Does any of these scrapers uniquely and unambiguously identify themselves as a bot?

Or are those days long over?

5 comments

Some of the scrapers used by big companies do identify themselves as bots by using unique user agents. Of course, it does not mean that they don't have other bots running around without the bot user agent name.

Whether those days are over or not will greatly depend on the outcome of the ongoing New York Times vs OpenAI lawsuit. If OpenAI wins, then it pretty much green lights all the other scrappers to feast upon the web

I worked for a short time on SearchGPT, and I can tell you OpenAI does respect robots.txt , at least when I was there and does now. They are also careful to shard per domain and only crawl each domain at a small rate (~1 qps) as to not ddos the site. OpenAI also uses User Agent strings to identify itself: https://platform.openai.com/docs/bots

They have dedicated user agents for search crawling, when a user directly asks about a site and for training data.

> They are also careful to shard per domain and only crawl each domain at a small rate (~1 qps) as to not ddos the site.

Maybe that's their intent, but this was only a month ago: https://www.gamedeveloper.com/business/-this-was-essentially...

> "The homepage was being reloaded 200 times a second, as the [OpenAI] bot was apparently struggling to find its way around the site and getting stuck in a continuous loop," added Coates. "This was essentially a two-week long DDoS attack in the form of a data heist."

Maybe someone went against the rule of deploying on a Friday, ouch.
This one does and I blocked them categorically from all my domains.
Most of the good ones will tag themselves in the user agent and follow robots.txt.

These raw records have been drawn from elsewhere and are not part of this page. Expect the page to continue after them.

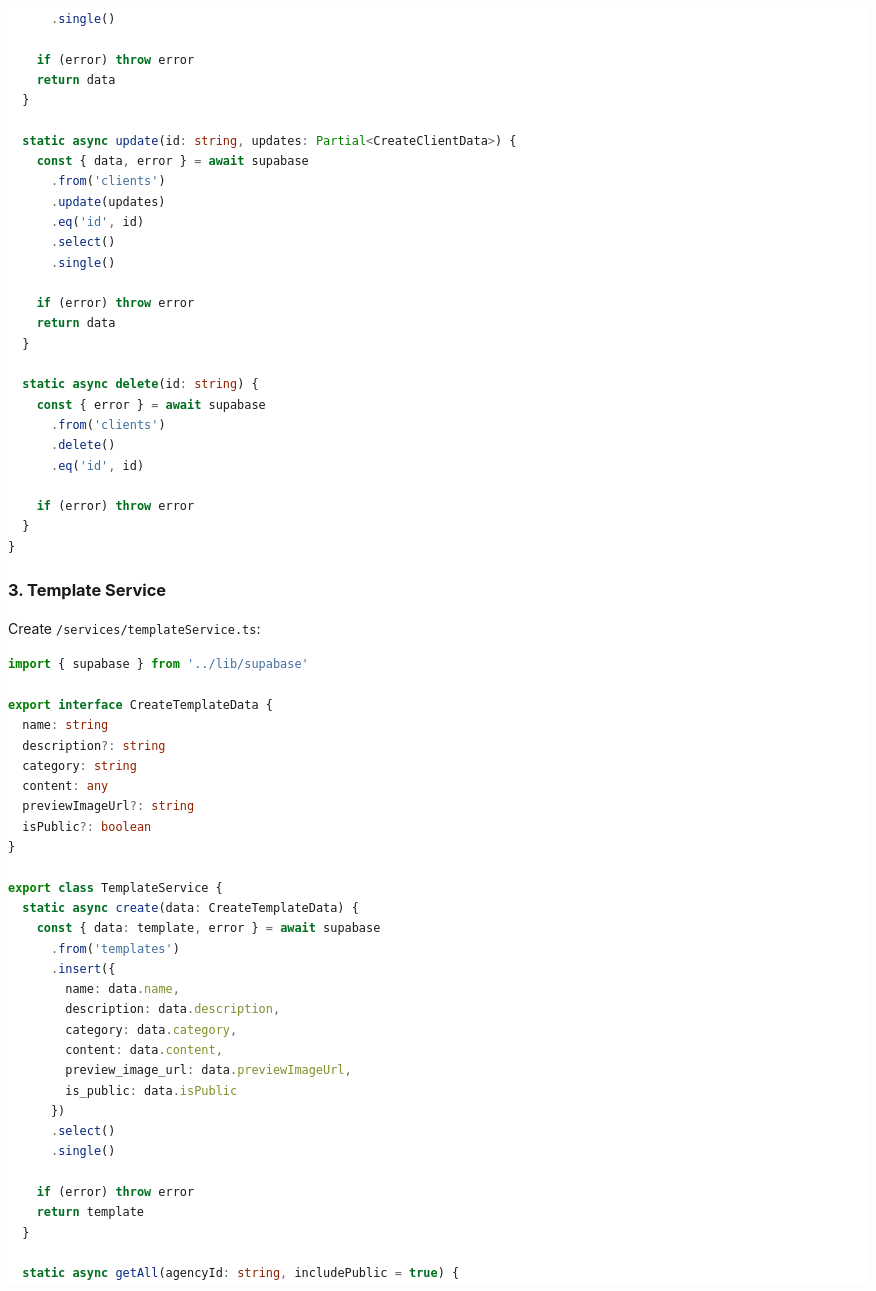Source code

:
 ```typescript
      .single()

    if (error) throw error
    return data
  }

  static async update(id: string, updates: Partial<CreateClientData>) {
    const { data, error } = await supabase
      .from('clients')
      .update(updates)
      .eq('id', id)
      .select()
      .single()

    if (error) throw error
    return data
  }

  static async delete(id: string) {
    const { error } = await supabase
      .from('clients')
      .delete()
      .eq('id', id)

    if (error) throw error
  }
}
```

### **3. Template Service**
Create `/services/templateService.ts`:
```typescript
import { supabase } from '../lib/supabase'

export interface CreateTemplateData {
  name: string
  description?: string
  category: string
  content: any
  previewImageUrl?: string
  isPublic?: boolean
}

export class TemplateService {
  static async create(data: CreateTemplateData) {
    const { data: template, error } = await supabase
      .from('templates')
      .insert({
        name: data.name,
        description: data.description,
        category: data.category,
        content: data.content,
        preview_image_url: data.previewImageUrl,
        is_public: data.isPublic
      })
      .select()
      .single()

    if (error) throw error
    return template
  }

  static async getAll(agencyId: string, includePublic = true) {
```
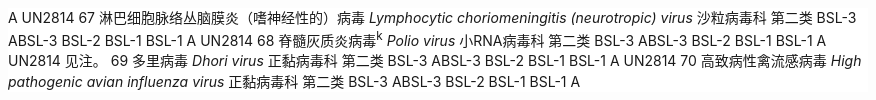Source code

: <td style="text-align: center;">A</td>
<td style="text-align: center;">UN2814</td>
<td style="text-align: left;"></td>
</tr>
<tr>
<th style="text-align: center;">67</th>
<td
style="text-align: left;">淋巴细胞脉络丛脑膜炎（嗜神经性的）病毒</td>
<td style="text-align: left;"><em>Lymphocytic choriomeningitis
(neurotropic) virus</em></td>
<td style="text-align: center;">沙粒病毒科</td>
<td style="text-align: center;">第二类</td>
<td style="text-align: center;">BSL-3</td>
<td style="text-align: center;">ABSL-3</td>
<td style="text-align: center;">BSL-2</td>
<td style="text-align: center;">BSL-1</td>
<td style="text-align: center;">BSL-1</td>
<td style="text-align: center;">A</td>
<td style="text-align: center;">UN2814</td>
<td style="text-align: left;"></td>
</tr>
<tr>
<th style="text-align: center;">68</th>
<td style="text-align: left;">脊髓灰质炎病毒<sup>k</sup></td>
<td style="text-align: left;"><em>Polio virus</em></td>
<td style="text-align: center;">小RNA病毒科</td>
<td style="text-align: center;">第二类</td>
<td style="text-align: center;">BSL-3</td>
<td style="text-align: center;">ABSL-3</td>
<td style="text-align: center;">BSL-2</td>
<td style="text-align: center;">BSL-1</td>
<td style="text-align: center;">BSL-1</td>
<td style="text-align: center;">A</td>
<td style="text-align: center;">UN2814</td>
<td style="text-align: left;">见注。</td>
</tr>
<tr>
<th style="text-align: center;">69</th>
<td style="text-align: left;">多里病毒</td>
<td style="text-align: left;"><em>Dhori virus</em></td>
<td style="text-align: center;">正黏病毒科</td>
<td style="text-align: center;">第二类</td>
<td style="text-align: center;">BSL-3</td>
<td style="text-align: center;">ABSL-3</td>
<td style="text-align: center;">BSL-2</td>
<td style="text-align: center;">BSL-1</td>
<td style="text-align: center;">BSL-1</td>
<td style="text-align: center;">A</td>
<td style="text-align: center;">UN2814</td>
<td style="text-align: left;"></td>
</tr>
<tr>
<th style="text-align: center;">70</th>
<td style="text-align: left;">高致病性禽流感病毒</td>
<td style="text-align: left;"><em>High pathogenic avian influenza
virus</em></td>
<td style="text-align: center;">正黏病毒科</td>
<td style="text-align: center;">第二类</td>
<td style="text-align: center;">BSL-3</td>
<td style="text-align: center;">ABSL-3</td>
<td style="text-align: center;">BSL-2</td>
<td style="text-align: center;">BSL-1</td>
<td style="text-align: center;">BSL-1</td>
<td style="text-align: center;">A</td>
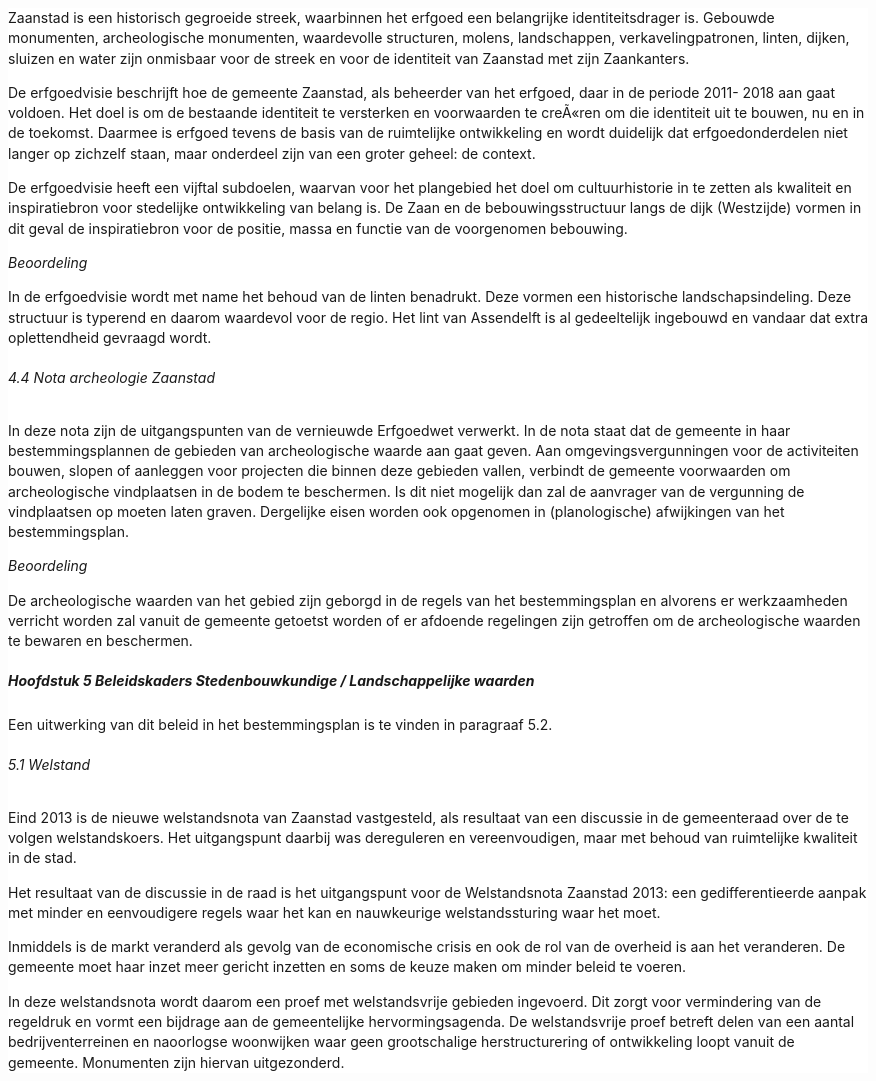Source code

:Zaanstad is een historisch gegroeide streek, waarbinnen het erfgoed een belangrijke identiteitsdrager is. Gebouwde monumenten, archeologische monumenten, waardevolle structuren, molens, landschappen, verkavelingpatronen, linten, dijken, sluizen en water zijn onmisbaar voor de streek en voor de identiteit van Zaanstad met zijn Zaankanters.

De erfgoedvisie beschrijft hoe de gemeente Zaanstad, als beheerder van het erfgoed, daar in de periode 2011\- 2018 aan gaat voldoen. Het doel is om de bestaande identiteit te versterken en voorwaarden te creÃ«ren om die identiteit uit te bouwen, nu en in de toekomst. Daarmee is erfgoed tevens de basis van de ruimtelijke ontwikkeling en wordt duidelijk dat erfgoedonderdelen niet langer op zichzelf staan, maar onderdeel zijn van een groter geheel: de context.

De erfgoedvisie heeft een vijftal subdoelen, waarvan voor het plangebied het doel om cultuurhistorie in te zetten als kwaliteit en inspiratiebron voor stedelijke ontwikkeling van belang is. De Zaan en de bebouwingsstructuur langs de dijk (Westzijde) vormen in dit geval de inspiratiebron voor de positie, massa en functie van de voorgenomen bebouwing.

*Beoordeling*

In de erfgoedvisie wordt met name het behoud van de linten benadrukt. Deze vormen een historische landschapsindeling. Deze structuur is typerend en daarom waardevol voor de regio. Het lint van Assendelft is al gedeeltelijk ingebouwd en vandaar dat extra oplettendheid gevraagd wordt.

###### 4\.4 Nota archeologie Zaanstad

In deze nota zijn de uitgangspunten van de vernieuwde Erfgoedwet verwerkt. In de nota staat dat de gemeente in haar bestemmingsplannen de gebieden van archeologische waarde aan gaat geven. Aan omgevingsvergunningen voor de activiteiten bouwen, slopen of aanleggen voor projecten die binnen deze gebieden vallen, verbindt de gemeente voorwaarden om archeologische vindplaatsen in de bodem te beschermen. Is dit niet mogelijk dan zal de aanvrager van de vergunning de vindplaatsen op moeten laten graven. Dergelijke eisen worden ook opgenomen in (planologische) afwijkingen van het bestemmingsplan.

*Beoordeling*

De archeologische waarden van het gebied zijn geborgd in de regels van het bestemmingsplan en alvorens er werkzaamheden verricht worden zal vanuit de gemeente getoetst worden of er afdoende regelingen zijn getroffen om de archeologische waarden te bewaren en beschermen.

##### Hoofdstuk 5 Beleidskaders Stedenbouwkundige / Landschappelijke waarden

Een uitwerking van dit beleid in het bestemmingsplan is te vinden in paragraaf 5\.2.

###### 5\.1 Welstand

Eind 2013 is de nieuwe welstandsnota van Zaanstad vastgesteld, als resultaat van een discussie in de gemeenteraad over de te volgen welstandskoers. Het uitgangspunt daarbij was dereguleren en vereenvoudigen, maar met behoud van ruimtelijke kwaliteit in de stad.

Het resultaat van de discussie in de raad is het uitgangspunt voor de Welstandsnota Zaanstad 2013: een gedifferentieerde aanpak met minder en eenvoudigere regels waar het kan en nauwkeurige welstandssturing waar het moet.

Inmiddels is de markt veranderd als gevolg van de economische crisis en ook de rol van de overheid is aan het veranderen. De gemeente moet haar inzet meer gericht inzetten en soms de keuze maken om minder beleid te voeren.

In deze welstandsnota wordt daarom een proef met welstandsvrije gebieden ingevoerd. Dit zorgt voor vermindering van de regeldruk en vormt een bijdrage aan de gemeentelijke hervormingsagenda. De welstandsvrije proef betreft delen van een aantal bedrijventerreinen en naoorlogse woonwijken waar geen grootschalige herstructurering of ontwikkeling loopt vanuit de gemeente. Monumenten zijn hiervan uitgezonderd.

The ones that don't are the ones people are trying to block the most. Sometimes Google or Bing go crazy and start scraping the same resource over and over again, but most scraping tools causing load peaks are the badly written/badly configured/malicious ones.

Im thinking a lot of those issues might be related to “smart” scraping which parses JavaScript. Could lean in to the bot and just make it easier for them to scrape by removing JavaScript from the websites.

I realize this is somewhat off-topic, but the big companies kind of destroyed the internet with all the JavaScript frameworks and whatnot.

> Does any of these scrapers uniquely and unambiguously identify themselves as a bot?

It seems like all of them do, yeah: https://github.com/eob/isai/blob/b9060db7dc1a7789b322b8c2838...

Not sure if they're really "scrapers" though, if they're initiated by a user for a single webpage/website, more like "user-agents" in that case, unless it automatically fans out from there to get more content.